L'adaptation de la scène célèbre de la création de
la créature est à cet égard très parlante.
Dans la première partie du récit, Deprez adopte le point de vue du Baron Frankenstein dans un style
graphique qui n'est pas sans évoquer celui du grand maître
Breccia, également féru d'adaptations de classiques de la littérature
populaire de genre (voir chronique de ce mois de l'album
Cauchemars).
Tout comme Breccia,
Deprez trouve une force expressive hallucinante avec une sobriété
exemplaire remarquablement mise en valeur par un travail
des couleurs très inventif.
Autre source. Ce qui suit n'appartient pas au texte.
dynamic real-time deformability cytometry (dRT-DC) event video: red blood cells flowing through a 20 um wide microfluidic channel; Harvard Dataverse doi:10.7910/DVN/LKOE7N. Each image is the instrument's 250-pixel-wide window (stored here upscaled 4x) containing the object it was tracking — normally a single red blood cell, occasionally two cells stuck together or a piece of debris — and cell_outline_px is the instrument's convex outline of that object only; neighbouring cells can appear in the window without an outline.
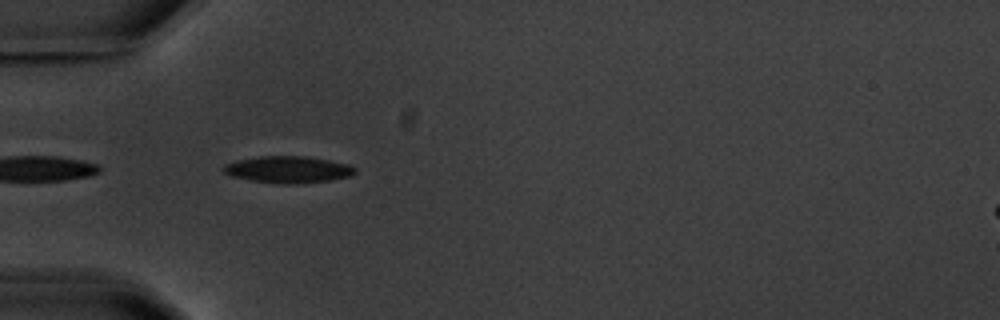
{"species": "common noctule bat (a hibernating species)", "species_latin": "Nyctalus noctula", "temperature_condition": "warm", "stored_images_in_passage": 4, "camera_frame_rate_fps": 3000, "um_per_image_px": 0.085, "animal": {"sex": "male", "body_mass_g": 20.1, "forearm_length_mm": 53.5}, "frame": {"image": 1, "passage_image": 2, "time_ms": 1.0, "image_size_px": [1000, 320], "cell_outline_px": [[356, 172], [352, 176], [328, 180], [296, 184], [276, 184], [252, 180], [232, 176], [224, 172], [220, 168], [224, 164], [236, 160], [260, 156], [304, 156], [328, 160], [348, 164], [356, 168]], "centroid_in_image_um": [24.46, 14.41], "position_along_channel_um": 60.5, "area_um2": 20.58}}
Pas un gramme de gras,
directement à l'os, aux antipodes d'une vision outrée
à l'hollywoodienne.
Face
aux conséquences de sa création, le Baron perd petit
à petit pied jusqu'à basculer dans une profonde dépression
suite à l'annonce du meurtre de son jeune frère.
Une
scène onirique entre Frankenstein et sa créature
permet à l'auteur d'effectuer une transition de point
de vue (la créature devient narratrice) accompagnée
d'une transition graphique.
A mesure que l'horreur se glisse dans les tréfonds de
l'âme, les corps se tordent, les visages deviennent
indistincts, les décors abandonnent définitivement
tout souci de réalisme pour nous plonger directement
dans l'intériorité des personnages. Picturalement, on
ne pense plus à Breccia
mais plutôt notamment à Francis
Bacon, dans cette expressivité morbide des corps et
des visages qui reflète les tourments intérieurs des
protagonistes du récit. Extrait : "Les organes se
disloquaient… Il pleurait de rage, enfant dégénéré.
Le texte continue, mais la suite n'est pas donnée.